___ Record excerpts ___

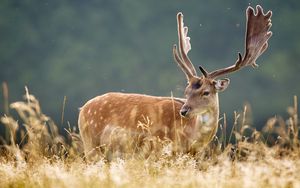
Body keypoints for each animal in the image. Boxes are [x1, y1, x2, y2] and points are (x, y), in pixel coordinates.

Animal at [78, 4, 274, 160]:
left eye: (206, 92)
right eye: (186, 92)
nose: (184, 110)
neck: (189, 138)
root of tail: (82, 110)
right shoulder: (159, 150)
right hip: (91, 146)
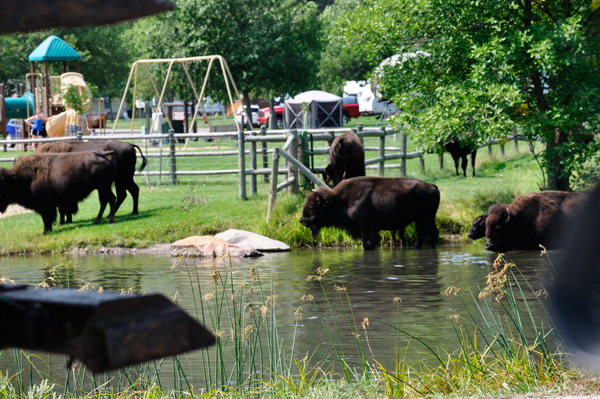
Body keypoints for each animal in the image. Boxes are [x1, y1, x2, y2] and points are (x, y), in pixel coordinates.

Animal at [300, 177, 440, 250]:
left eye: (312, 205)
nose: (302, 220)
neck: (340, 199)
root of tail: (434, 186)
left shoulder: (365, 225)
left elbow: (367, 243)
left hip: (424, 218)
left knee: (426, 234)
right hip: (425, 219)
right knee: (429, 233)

___
___ Record excerpts ___

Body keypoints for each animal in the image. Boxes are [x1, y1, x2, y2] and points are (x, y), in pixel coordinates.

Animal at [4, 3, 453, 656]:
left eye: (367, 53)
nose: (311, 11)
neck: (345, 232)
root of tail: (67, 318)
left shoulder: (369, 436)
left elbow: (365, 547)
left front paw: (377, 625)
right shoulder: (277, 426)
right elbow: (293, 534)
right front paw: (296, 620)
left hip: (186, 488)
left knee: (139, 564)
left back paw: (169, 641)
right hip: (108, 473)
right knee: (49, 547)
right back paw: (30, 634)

___

• **Task directions**
Every line that holds the word "shoulder" should be copied from the listing.

• **Answer box**
right shoulder: (159, 150)
left shoulder: (365, 225)
left shoulder: (369, 436)
right shoulder: (277, 426)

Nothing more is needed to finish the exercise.